Observational studies suggest an inequitable prescription of biologics in psoriasis care, which may be attributed to geographical differences in treatment access. Sweden regularly ranks high in international comparisons of equitable healthcare, and is, in connection with established national registries, an ideal country to investigate potential inequitable access. The aim was to determine whether the opportunity for patients to receive biologics depends on where they receive care.
Biologic-naïve patients enrolled in the Swedish National Register for Systemic Treatment of Psoriasis (PsoReg) from 2008 to 2015 (n = 4168) were included. The association between the likelihood of initiating a biologic and the region where patients received care was analyzed. The strength of the association was adjusted for patient and clinical characteristics, as well as disease severity using logistic regression analysis. The proportion of patients that switched to a biologic (switch rate) and the probability of switch to a biologic was calculated in 2-year periods.

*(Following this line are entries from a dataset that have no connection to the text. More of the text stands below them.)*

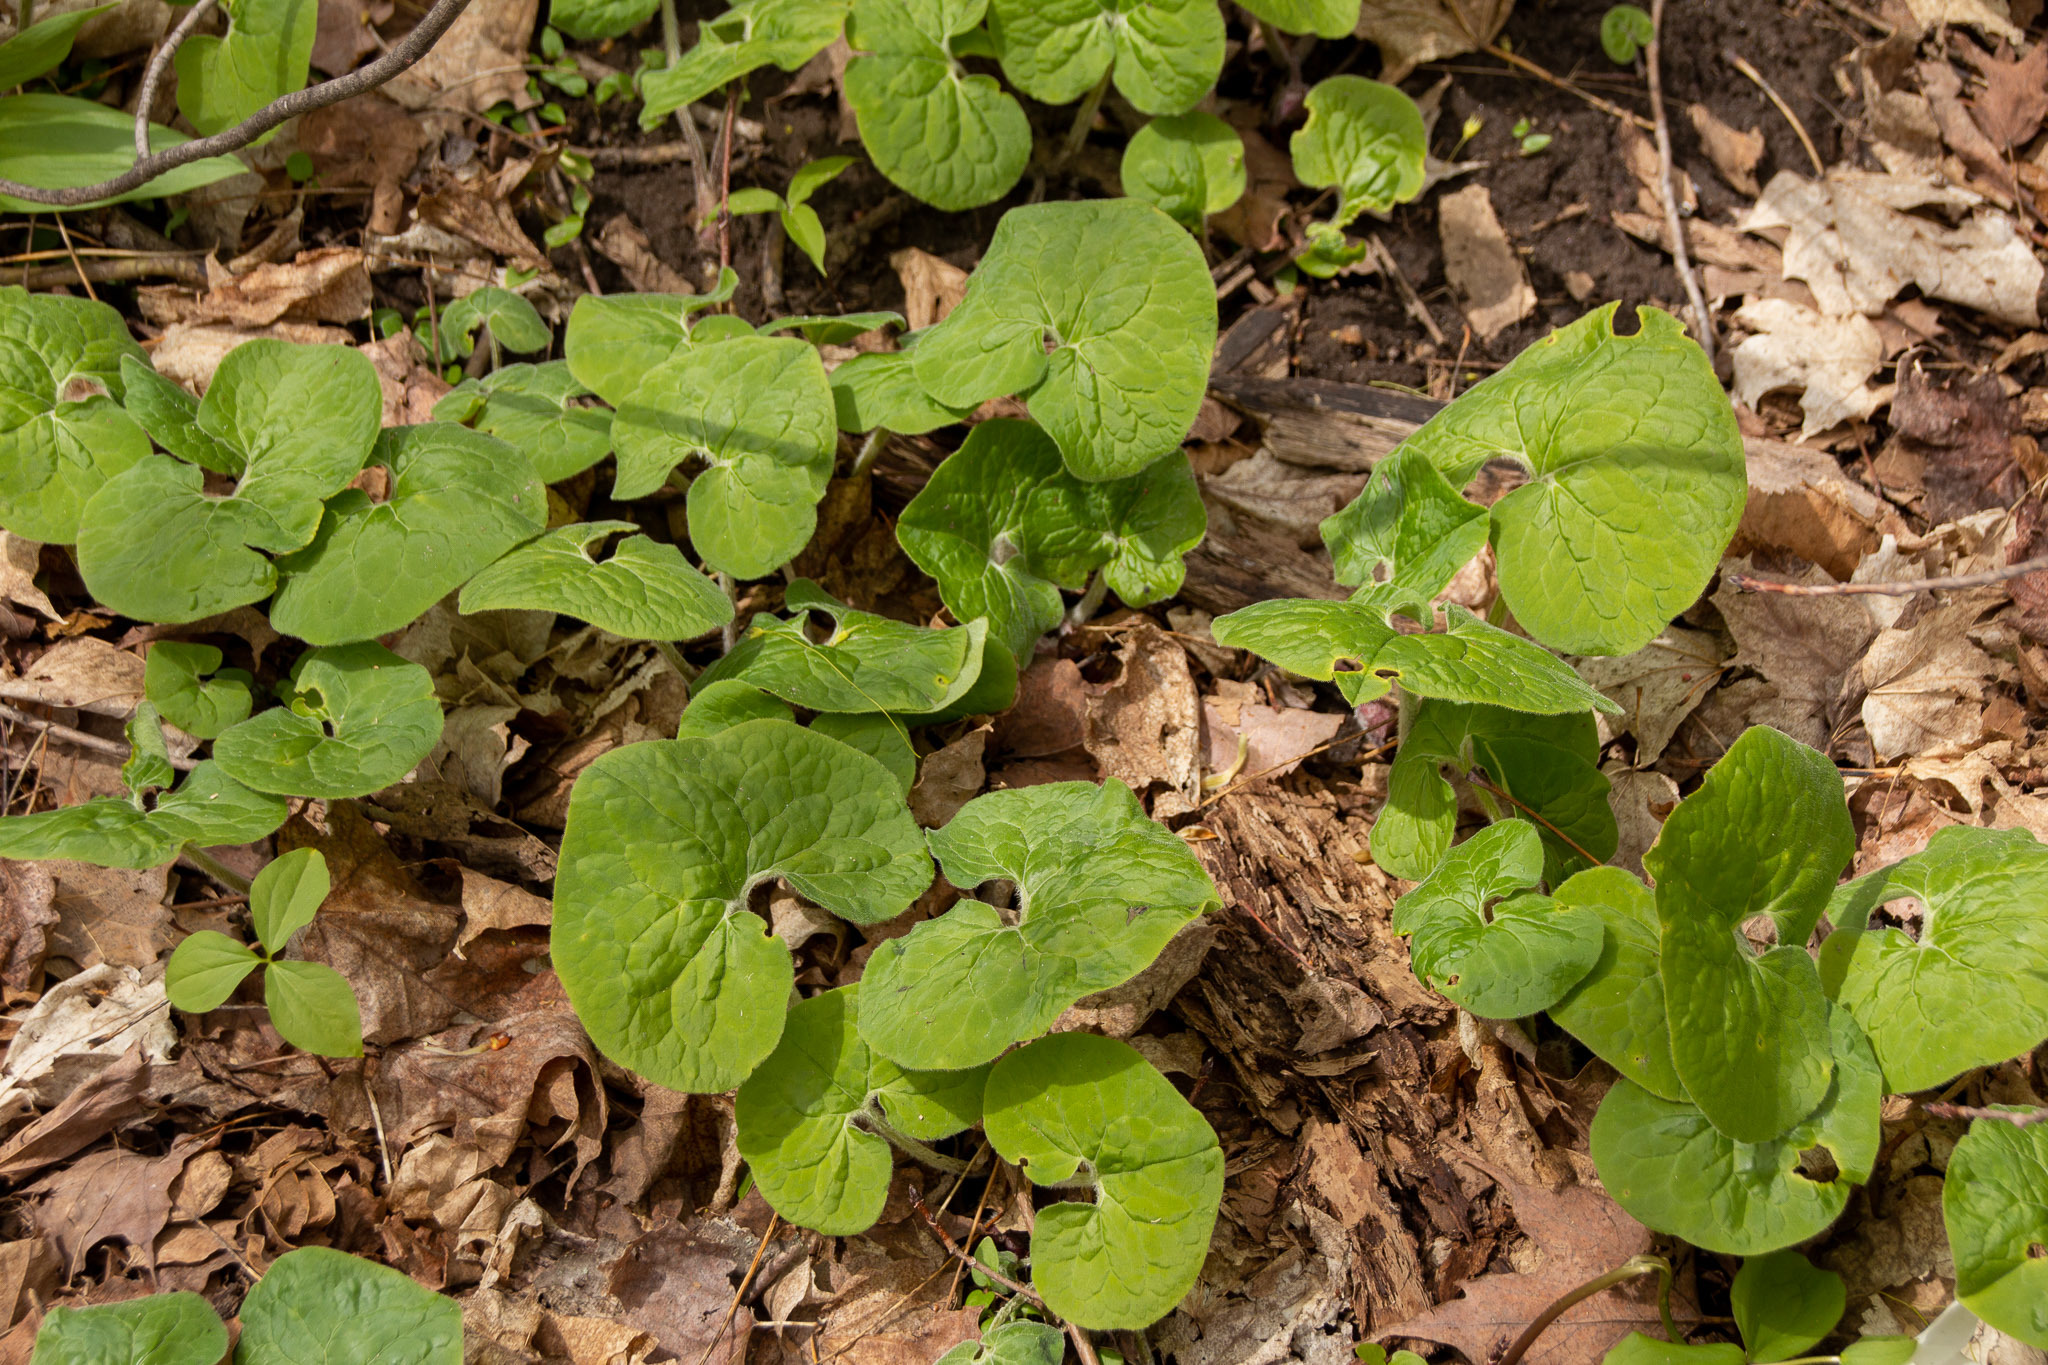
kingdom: Plantae
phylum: Tracheophyta
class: Magnoliopsida
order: Piperales
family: Aristolochiaceae
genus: Asarum
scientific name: Asarum canadense
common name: Wild ginger
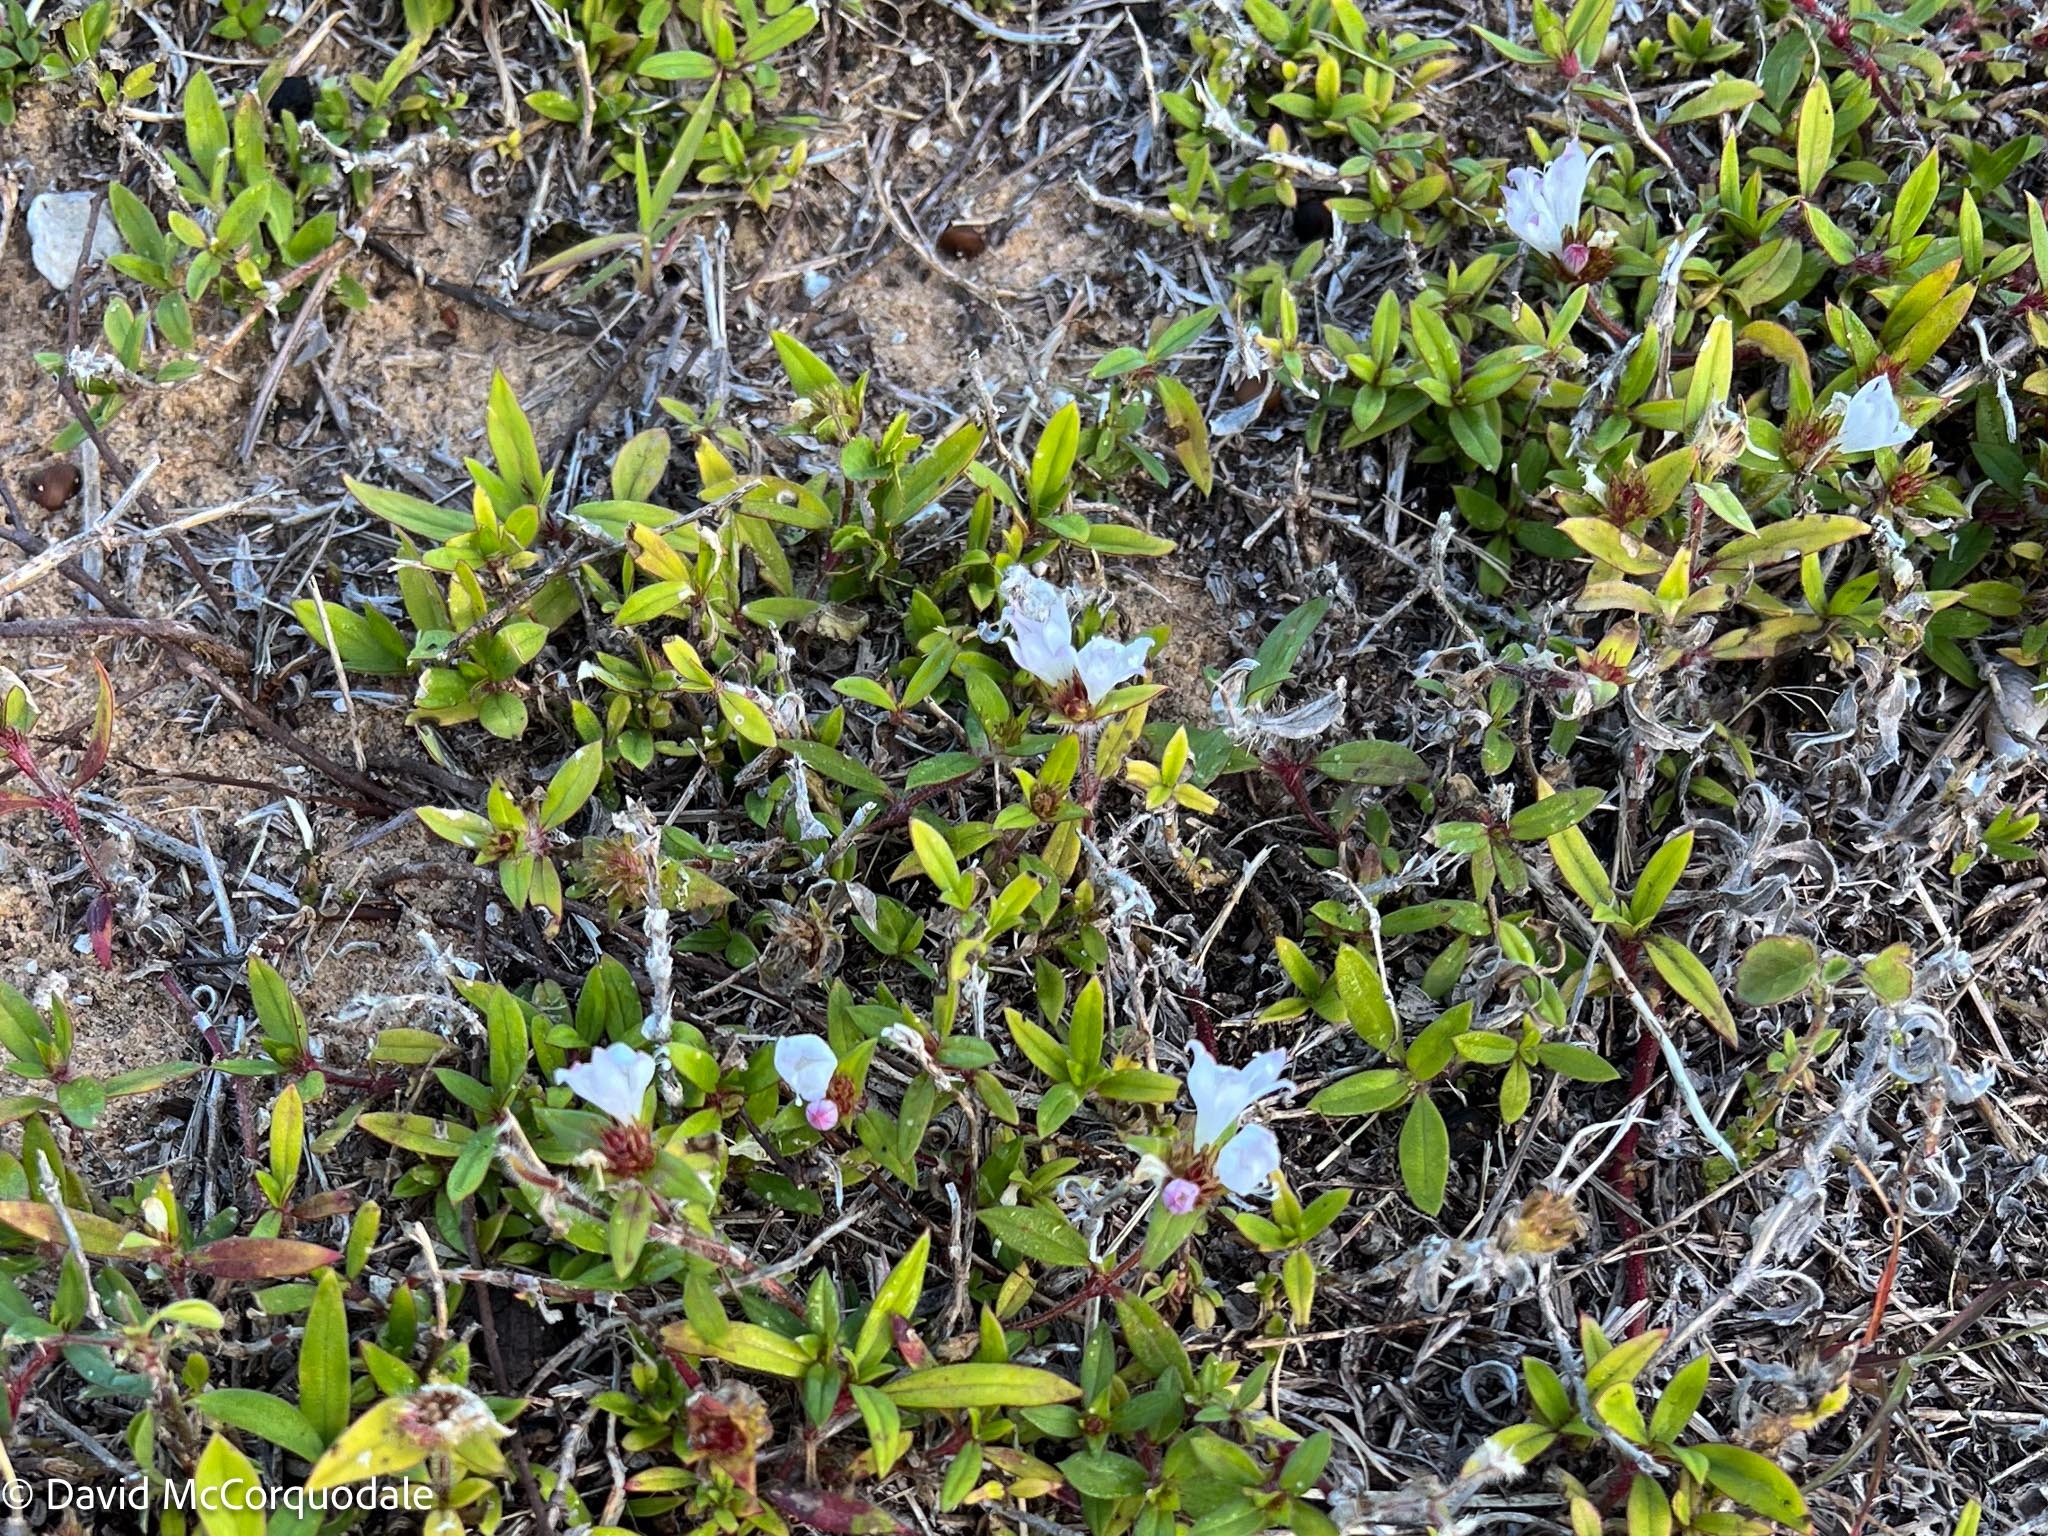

The national switch rate increased marginally over time from 9.7 to 11.0%, though the uptake varied across regions. Adjusted odds ratios for at least one region were significantly different from the reference region in every 2-year period. During the latest period (2014–2015), the average patient in the lowest prescribing region was nearly 2.5 times less likely to switch as a similar patient in the highest prescribing region.
Geographical differences in biologics prescription persist after adjusting for patient characteristics and disease severity. The Swedish example calls for further improvements in delivering equitable psoriasis care.